__EXERCISE DESCRIPTION__. Where the line containing "2. For your" appears, start copying; continue through the last line below and copy nothing else.

*** Opening of PROVIDED RECORDS ***

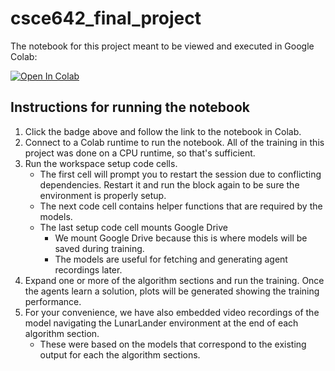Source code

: # csce642_final_project

The notebook for this project meant to be viewed and executed in Google Colab:

<a target="_blank" href="https://colab.research.google.com/github/jchogue-tamu/csce642_final_project/blob/main/642_final_project.ipynb">
  <img src="https://colab.research.google.com/assets/colab-badge.svg" alt="Open In Colab"/>
</a>

## Instructions for running the notebook

1. Click the badge above and follow the link to the notebook in Colab.
1. Connect to a Colab runtime to run the notebook. All of the training in this project was done on a CPU runtime, so that's sufficient.
1. Run the workspace setup code cells.
   - The first cell will prompt you to restart the session due to conflicting dependencies. Restart it and run the block again to be sure the environment is properly setup.
   - The next code cell contains helper functions that are required by the models.
   - The last setup code cell mounts Google Drive
     - We mount Google Drive because this is where models will be saved during training.
     - The models are useful for fetching and generating agent recordings later.
1. Expand one or more of the algorithm sections and run the training. Once the agents learn a solution, plots will be generated showing the training performance.
2. For your convenience, we have also embedded video recordings of the model navigating the LunarLander environment at the end of each algorithm section.
   - These were based on the models that correspond to the existing output for each the algorithm sections.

*** Close of PROVIDED RECORDS ***

__WRITTEN SOLUTION__.
2. For your convenience, we have also embedded video recordings of the model navigating the LunarLander environment at the end of each algorithm section.
   - These were based on the models that correspond to the existing output for each the algorithm sections.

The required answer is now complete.